The majority recognizes that Tree of Life assumed this duty, but then finds that the Hargroves offered no substantial evidence that Tree of Life, through its agent Mahan, could have expected that J.B. and A.B. would harm the plaintiff's three-month-old child. The majority relies upon N.J. v. GreaterEmanuel Temple Holiness Church, 611 So.2d 1036 (Ala. 1992), wherein this Court held that a kindergarten had no liability for a minor child's raping another minor child on the kindergarten's premises. In that case, however, the victim was not formally enrolled in the kindergarten, so it was not clear that the kindergarten had undertaken a special duty to protect her. Even assuming that the kindergarten did have such a duty, there was no evidence that the kindergarten had failed to properly supervise the victim on the day she was raped. Moreover, the kindergarten averred that it did not know, or have reason to know, that the rapist, himself a minor child, had criminal propensities.

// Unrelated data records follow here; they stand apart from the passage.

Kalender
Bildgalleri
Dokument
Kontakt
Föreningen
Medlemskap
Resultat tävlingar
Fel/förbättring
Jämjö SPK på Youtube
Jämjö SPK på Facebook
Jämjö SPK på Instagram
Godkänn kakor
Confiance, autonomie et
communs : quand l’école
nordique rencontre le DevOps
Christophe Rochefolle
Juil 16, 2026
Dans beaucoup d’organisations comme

In this case, Tree of Life did undertake the care of the Hargroves' child, and I believe that, because the child was an infant and therefore unable to defend herself, this duty was even more acute. As to the foreseeability of the crime, Tree of Life, through Mahan, knew or should have known that J.B. and A.B. did not meet the minimum qualifications necessary to work in the day care, and certainly lacked the training and maturity necessary to care for a three-month old baby. By placing the Hargroves' baby in the care of juveniles, Tree of Life created a circumstance in which harm to the baby was a most foreseeable outcome. I would therefore reverse the summary judgment for Tree of Life as to the Hargroves' premises liability claim.

5 Obviously, J.B. would not qualify either as a child care worker or as a student aide. While A.B.'s age alone would not preclude her from qualifying as a student aide, the record indicates that she worked as a child care worker, not as a student aide.